## Exercise description
Which lines of the records contain "down"? Collect every one of them.

=== Data shown ===

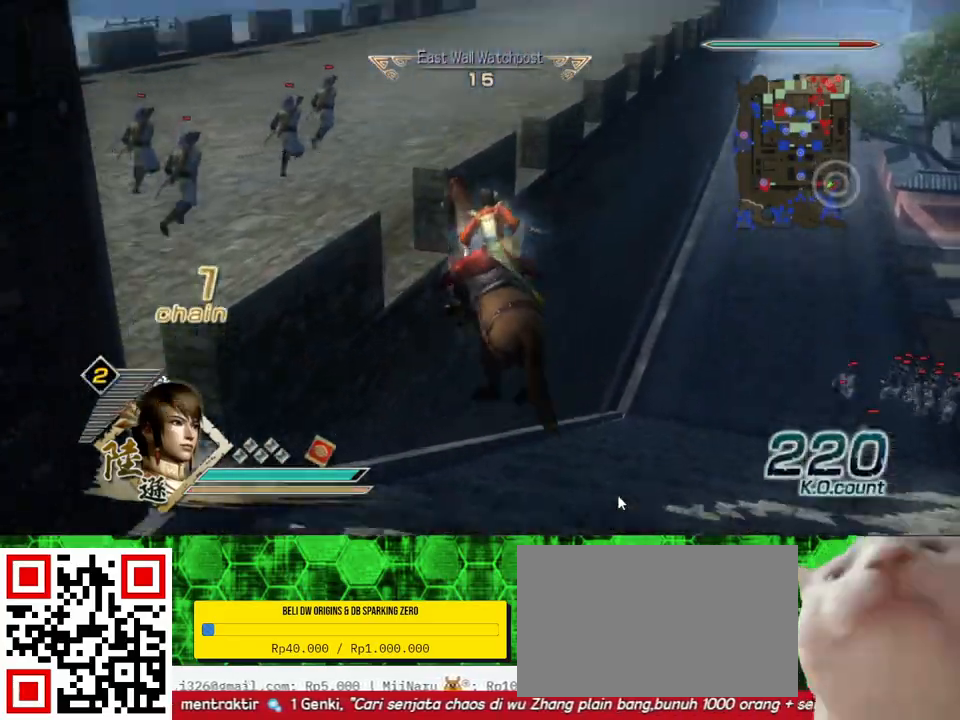
{"buttons": [], "left_stick": "up-left", "right_stick": "center", "events": [[100, "left_stick", "left"], [467, "left_stick", "up-left"]]}
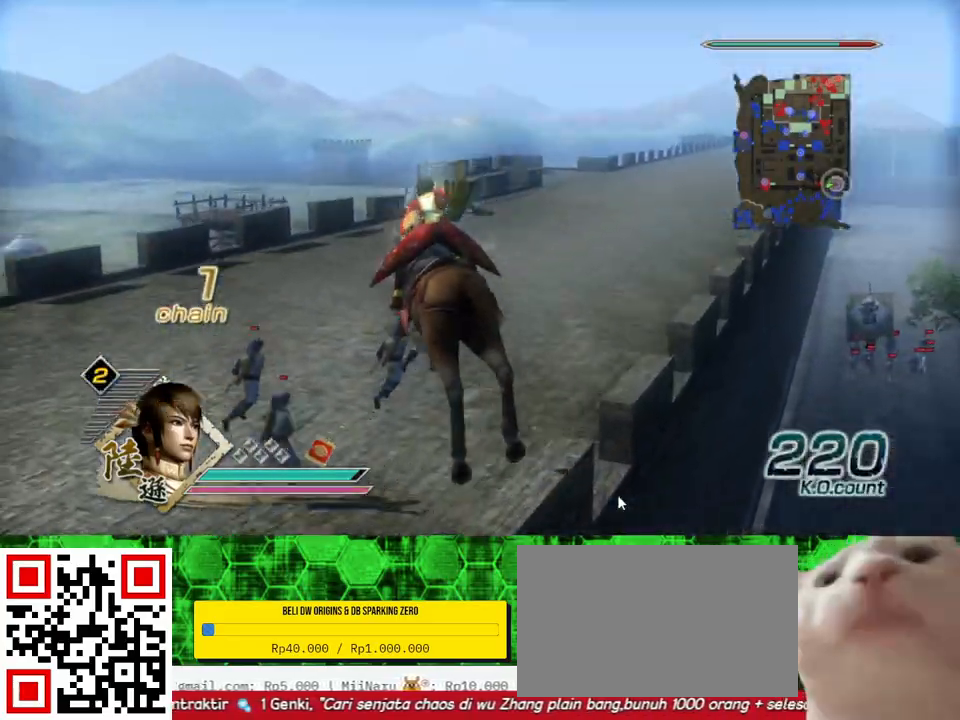
{"buttons": [], "left_stick": "up", "right_stick": "center", "events": [[33, "left_stick", "up"]]}
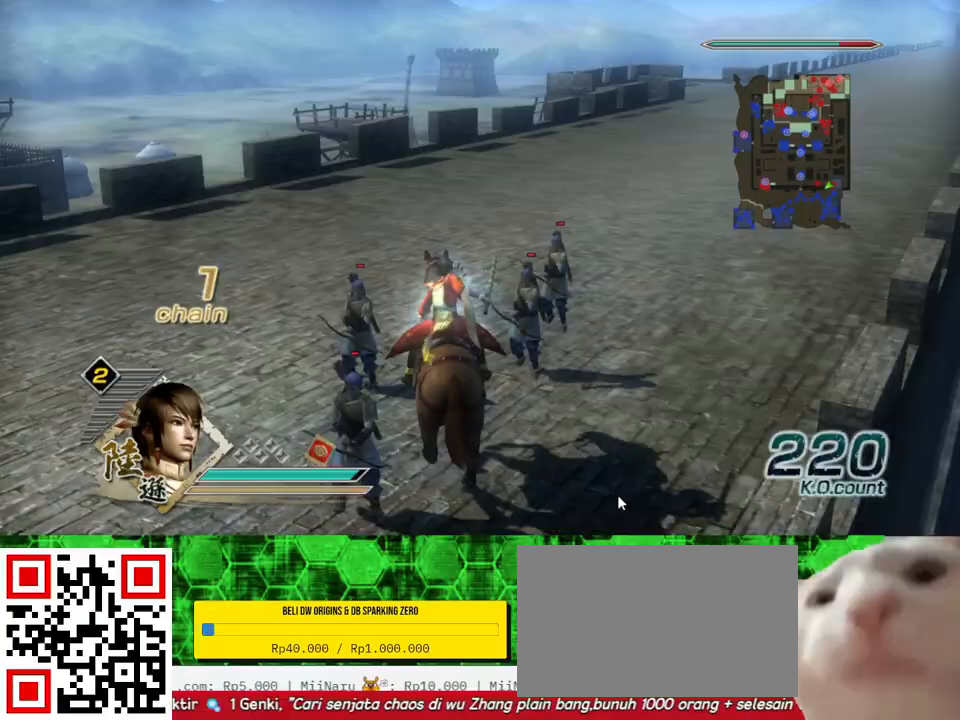
{"buttons": [], "left_stick": "up", "right_stick": "center", "events": [[267, "X", "down"], [300, "X", "up"], [333, "X", "down"], [367, "X", "up"], [400, "X", "down"], [433, "X", "up"], [467, "X", "down"], [500, "X", "up"]]}
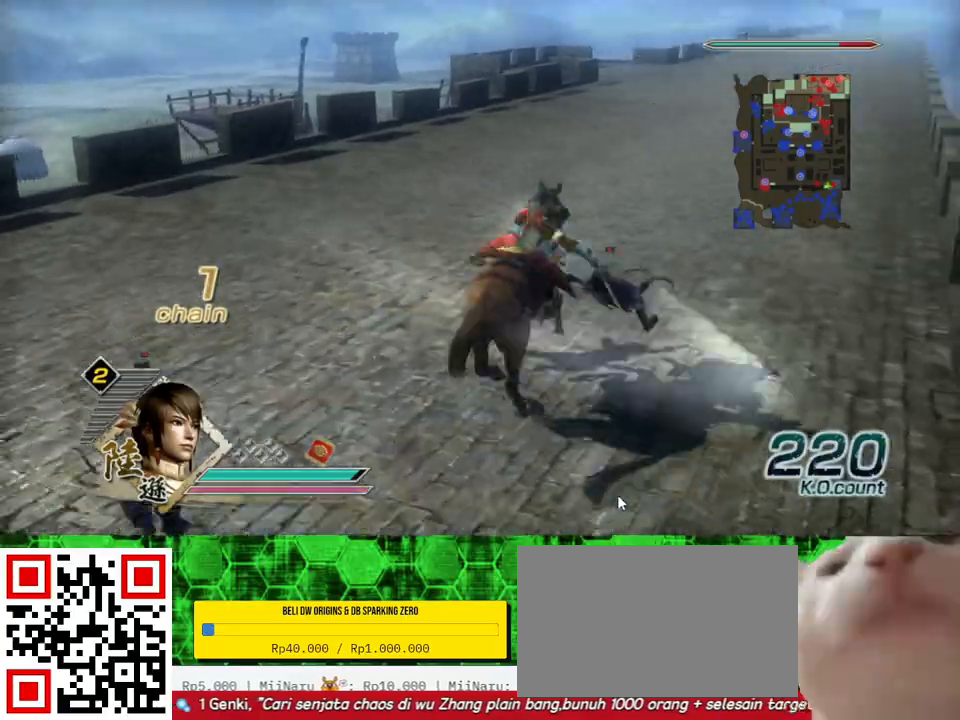
{"buttons": ["X"], "left_stick": "up", "right_stick": "center", "events": [[33, "X", "down"], [67, "X", "up"], [100, "X", "down"], [133, "X", "up"], [167, "X", "down"], [200, "X", "up"], [233, "X", "down"], [300, "X", "up"], [367, "X", "down"], [400, "X", "up"], [467, "X", "down"]]}
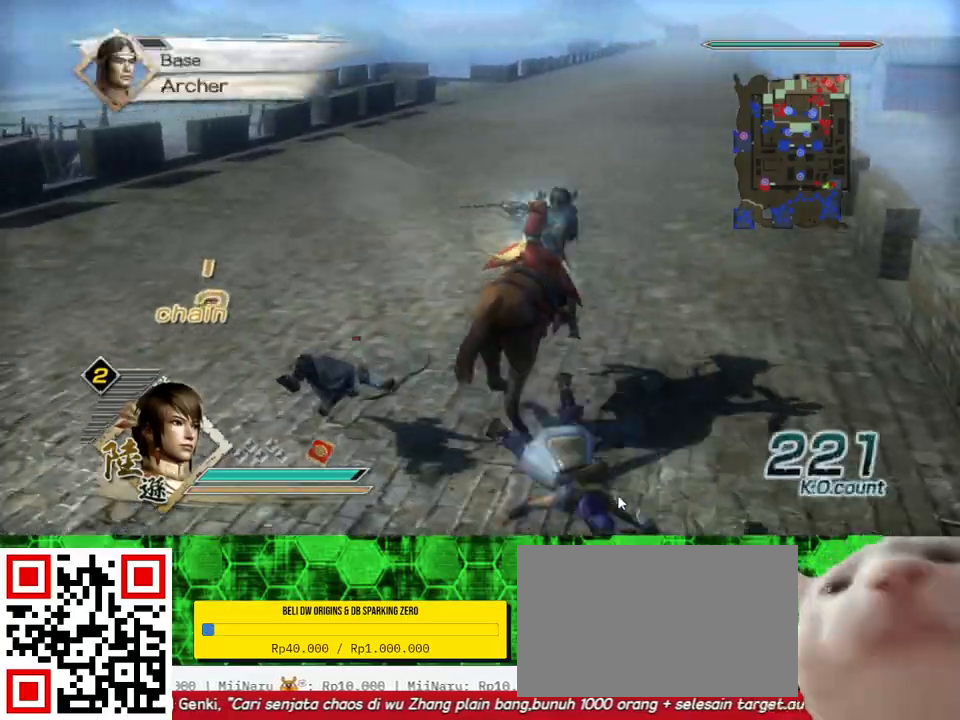
{"buttons": [], "left_stick": "up", "right_stick": "center", "events": [[33, "X", "up"], [133, "X", "down"], [167, "X", "up"], [200, "X", "down"], [233, "X", "up"]]}
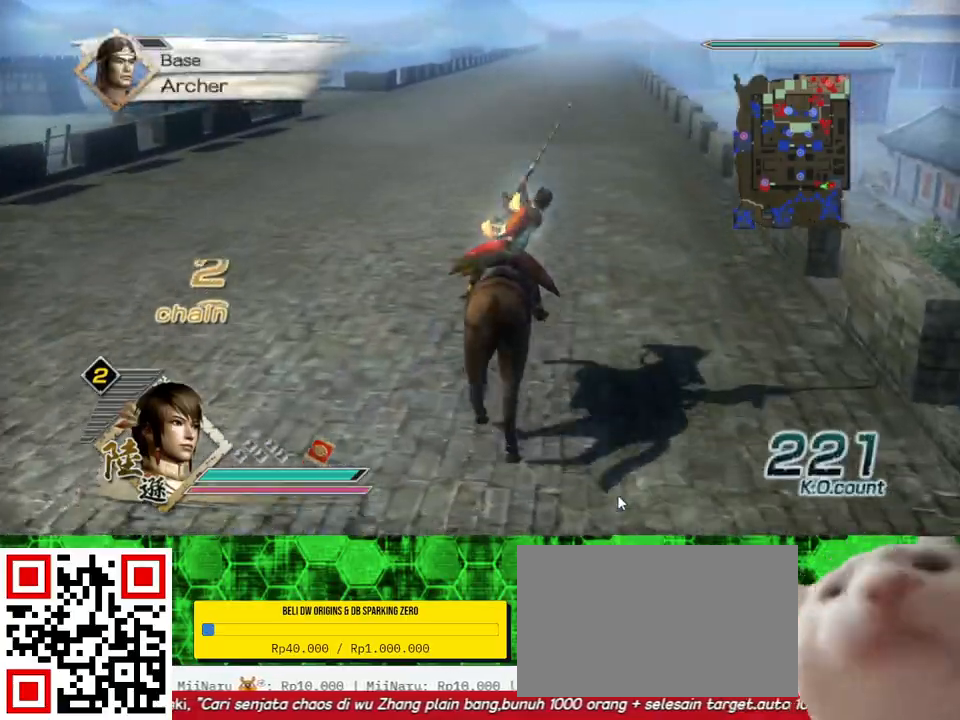
{"buttons": [], "left_stick": "up", "right_stick": "center", "events": []}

===

## Solved exercise
{"buttons": [], "left_stick": "up", "right_stick": "center", "events": [[267, "X", "down"], [300, "X", "up"], [333, "X", "down"], [367, "X", "up"], [400, "X", "down"], [433, "X", "up"], [467, "X", "down"], [500, "X", "up"]]}
{"buttons": ["X"], "left_stick": "up", "right_stick": "center", "events": [[33, "X", "down"], [67, "X", "up"], [100, "X", "down"], [133, "X", "up"], [167, "X", "down"], [200, "X", "up"], [233, "X", "down"], [300, "X", "up"], [367, "X", "down"], [400, "X", "up"], [467, "X", "down"]]}
{"buttons": [], "left_stick": "up", "right_stick": "center", "events": [[33, "X", "up"], [133, "X", "down"], [167, "X", "up"], [200, "X", "down"], [233, "X", "up"]]}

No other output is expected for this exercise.